▸ **Work item**: Transcribe every line of the material below exactly, leaving out the pictures.
*** Data provided ***
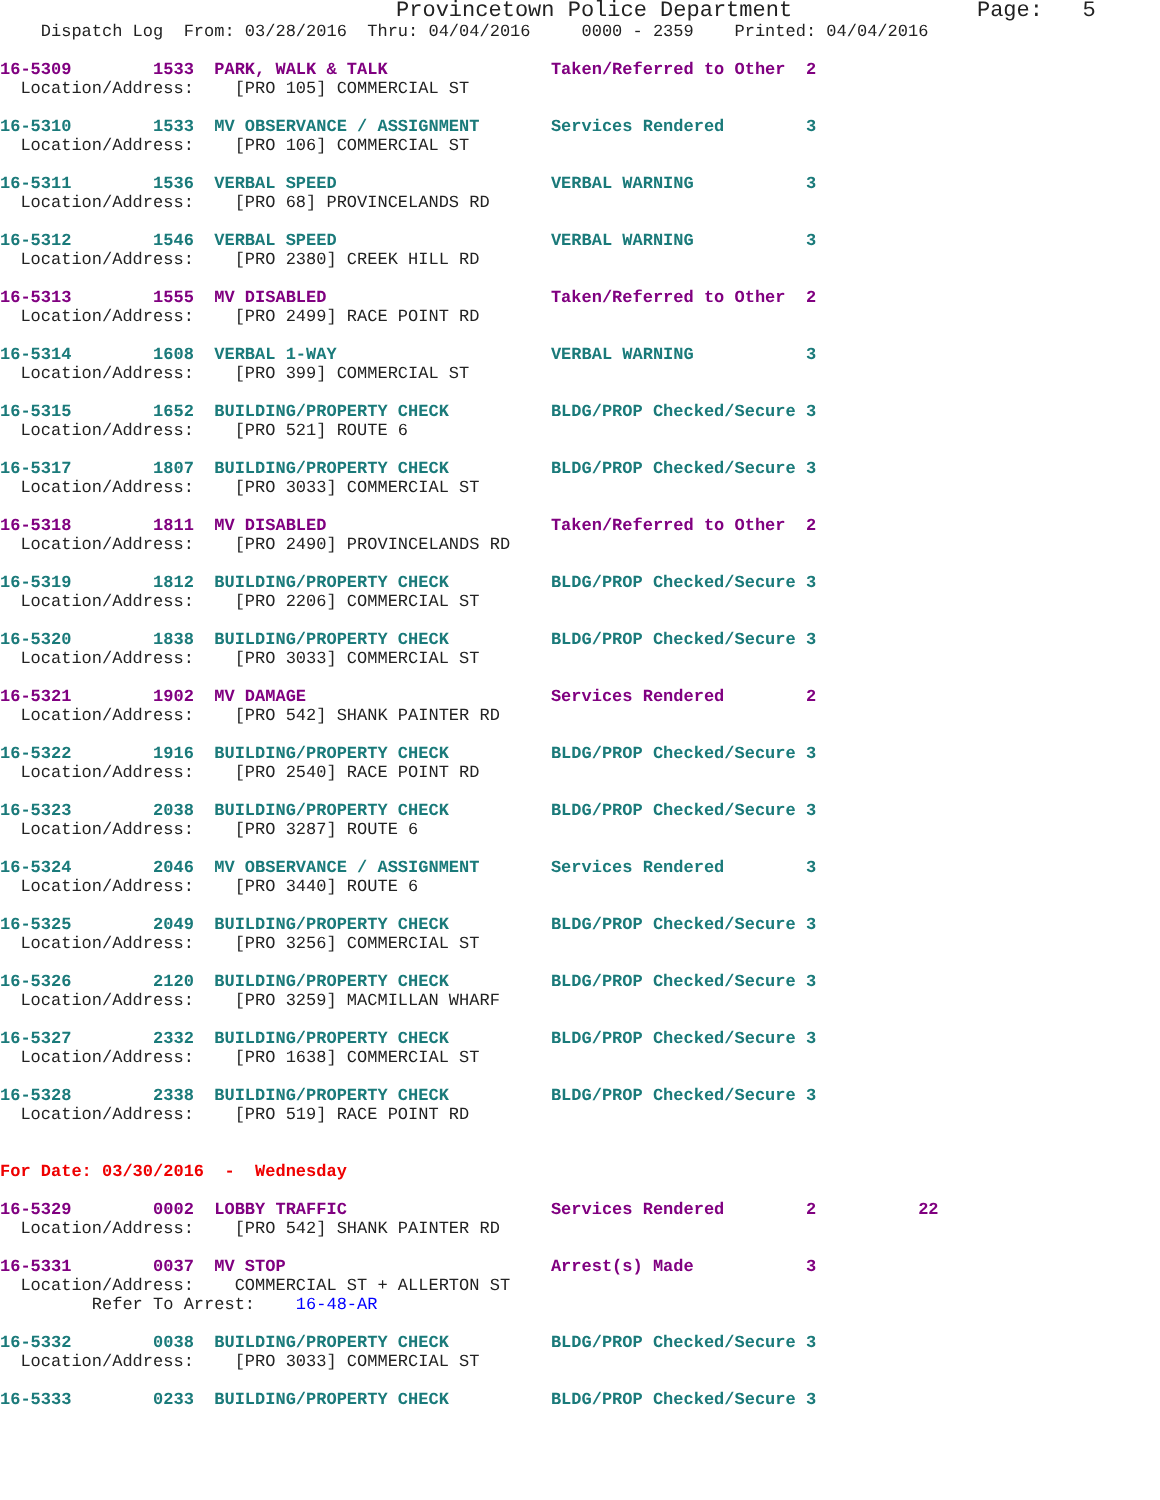Provincetown Police Department              Page:   5
    Dispatch Log  From: 03/28/2016  Thru: 04/04/2016     0000 - 2359    Printed: 04/04/2016

16-5309        1533  PARK, WALK & TALK                Taken/Referred to Other  2
  Location/Address:    [PRO 105] COMMERCIAL ST

16-5310        1533  MV OBSERVANCE / ASSIGNMENT       Services Rendered        3
  Location/Address:    [PRO 106] COMMERCIAL ST

16-5311        1536  VERBAL SPEED                     VERBAL WARNING           3
  Location/Address:    [PRO 68] PROVINCELANDS RD

16-5312        1546  VERBAL SPEED                     VERBAL WARNING           3
  Location/Address:    [PRO 2380] CREEK HILL RD

16-5313        1555  MV DISABLED                      Taken/Referred to Other  2
  Location/Address:    [PRO 2499] RACE POINT RD

16-5314        1608  VERBAL 1-WAY                     VERBAL WARNING           3
  Location/Address:    [PRO 399] COMMERCIAL ST

16-5315        1652  BUILDING/PROPERTY CHECK          BLDG/PROP Checked/Secure 3
  Location/Address:    [PRO 521] ROUTE 6

16-5317        1807  BUILDING/PROPERTY CHECK          BLDG/PROP Checked/Secure 3
  Location/Address:    [PRO 3033] COMMERCIAL ST

16-5318        1811  MV DISABLED                      Taken/Referred to Other  2
  Location/Address:    [PRO 2490] PROVINCELANDS RD

16-5319        1812  BUILDING/PROPERTY CHECK          BLDG/PROP Checked/Secure 3
  Location/Address:    [PRO 2206] COMMERCIAL ST

16-5320        1838  BUILDING/PROPERTY CHECK          BLDG/PROP Checked/Secure 3
  Location/Address:    [PRO 3033] COMMERCIAL ST

16-5321        1902  MV DAMAGE                        Services Rendered        2
  Location/Address:    [PRO 542] SHANK PAINTER RD

16-5322        1916  BUILDING/PROPERTY CHECK          BLDG/PROP Checked/Secure 3
  Location/Address:    [PRO 2540] RACE POINT RD

16-5323        2038  BUILDING/PROPERTY CHECK          BLDG/PROP Checked/Secure 3
  Location/Address:    [PRO 3287] ROUTE 6

16-5324        2046  MV OBSERVANCE / ASSIGNMENT       Services Rendered        3
  Location/Address:    [PRO 3440] ROUTE 6

16-5325        2049  BUILDING/PROPERTY CHECK          BLDG/PROP Checked/Secure 3
  Location/Address:    [PRO 3256] COMMERCIAL ST

16-5326        2120  BUILDING/PROPERTY CHECK          BLDG/PROP Checked/Secure 3
  Location/Address:    [PRO 3259] MACMILLAN WHARF

16-5327        2332  BUILDING/PROPERTY CHECK          BLDG/PROP Checked/Secure 3
  Location/Address:    [PRO 1638] COMMERCIAL ST

16-5328        2338  BUILDING/PROPERTY CHECK          BLDG/PROP Checked/Secure 3
  Location/Address:    [PRO 519] RACE POINT RD


For Date: 03/30/2016  -  Wednesday

16-5329        0002  LOBBY TRAFFIC                    Services Rendered        2          22
  Location/Address:    [PRO 542] SHANK PAINTER RD

16-5331        0037  MV STOP                          Arrest(s) Made           3
  Location/Address:    COMMERCIAL ST + ALLERTON ST
         Refer To Arrest:    16-48-AR

16-5332        0038  BUILDING/PROPERTY CHECK          BLDG/PROP Checked/Secure 3
  Location/Address:    [PRO 3033] COMMERCIAL ST

16-5333        0233  BUILDING/PROPERTY CHECK          BLDG/PROP Checked/Secure 3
*** End of Data provided ***
▸ **Output for this exercise**:
Provincetown Police Department              Page:   5
    Dispatch Log  From: 03/28/2016  Thru: 04/04/2016     0000 - 2359    Printed: 04/04/2016

16-5309        1533  PARK, WALK & TALK                Taken/Referred to Other  2
  Location/Address:    [PRO 105] COMMERCIAL ST

16-5310        1533  MV OBSERVANCE / ASSIGNMENT       Services Rendered        3
  Location/Address:    [PRO 106] COMMERCIAL ST

16-5311        1536  VERBAL SPEED                     VERBAL WARNING           3
  Location/Address:    [PRO 68] PROVINCELANDS RD

16-5312        1546  VERBAL SPEED                     VERBAL WARNING           3
  Location/Address:    [PRO 2380] CREEK HILL RD

16-5313        1555  MV DISABLED                      Taken/Referred to Other  2
  Location/Address:    [PRO 2499] RACE POINT RD

16-5314        1608  VERBAL 1-WAY                     VERBAL WARNING           3
  Location/Address:    [PRO 399] COMMERCIAL ST

16-5315        1652  BUILDING/PROPERTY CHECK          BLDG/PROP Checked/Secure 3
  Location/Address:    [PRO 521] ROUTE 6

16-5317        1807  BUILDING/PROPERTY CHECK          BLDG/PROP Checked/Secure 3
  Location/Address:    [PRO 3033] COMMERCIAL ST

16-5318        1811  MV DISABLED                      Taken/Referred to Other  2
  Location/Address:    [PRO 2490] PROVINCELANDS RD

16-5319        1812  BUILDING/PROPERTY CHECK          BLDG/PROP Checked/Secure 3
  Location/Address:    [PRO 2206] COMMERCIAL ST

16-5320        1838  BUILDING/PROPERTY CHECK          BLDG/PROP Checked/Secure 3
  Location/Address:    [PRO 3033] COMMERCIAL ST

16-5321        1902  MV DAMAGE                        Services Rendered        2
  Location/Address:    [PRO 542] SHANK PAINTER RD

16-5322        1916  BUILDING/PROPERTY CHECK          BLDG/PROP Checked/Secure 3
  Location/Address:    [PRO 2540] RACE POINT RD

16-5323        2038  BUILDING/PROPERTY CHECK          BLDG/PROP Checked/Secure 3
  Location/Address:    [PRO 3287] ROUTE 6

16-5324        2046  MV OBSERVANCE / ASSIGNMENT       Services Rendered        3
  Location/Address:    [PRO 3440] ROUTE 6

16-5325        2049  BUILDING/PROPERTY CHECK          BLDG/PROP Checked/Secure 3
  Location/Address:    [PRO 3256] COMMERCIAL ST

16-5326        2120  BUILDING/PROPERTY CHECK          BLDG/PROP Checked/Secure 3
  Location/Address:    [PRO 3259] MACMILLAN WHARF

16-5327        2332  BUILDING/PROPERTY CHECK          BLDG/PROP Checked/Secure 3
  Location/Address:    [PRO 1638] COMMERCIAL ST

16-5328        2338  BUILDING/PROPERTY CHECK          BLDG/PROP Checked/Secure 3
  Location/Address:    [PRO 519] RACE POINT RD


For Date: 03/30/2016  -  Wednesday

16-5329        0002  LOBBY TRAFFIC                    Services Rendered        2          22
  Location/Address:    [PRO 542] SHANK PAINTER RD

16-5331        0037  MV STOP                          Arrest(s) Made           3
  Location/Address:    COMMERCIAL ST + ALLERTON ST
         Refer To Arrest:    16-48-AR

16-5332        0038  BUILDING/PROPERTY CHECK          BLDG/PROP Checked/Secure 3
  Location/Address:    [PRO 3033] COMMERCIAL ST

16-5333        0233  BUILDING/PROPERTY CHECK          BLDG/PROP Checked/Secure 3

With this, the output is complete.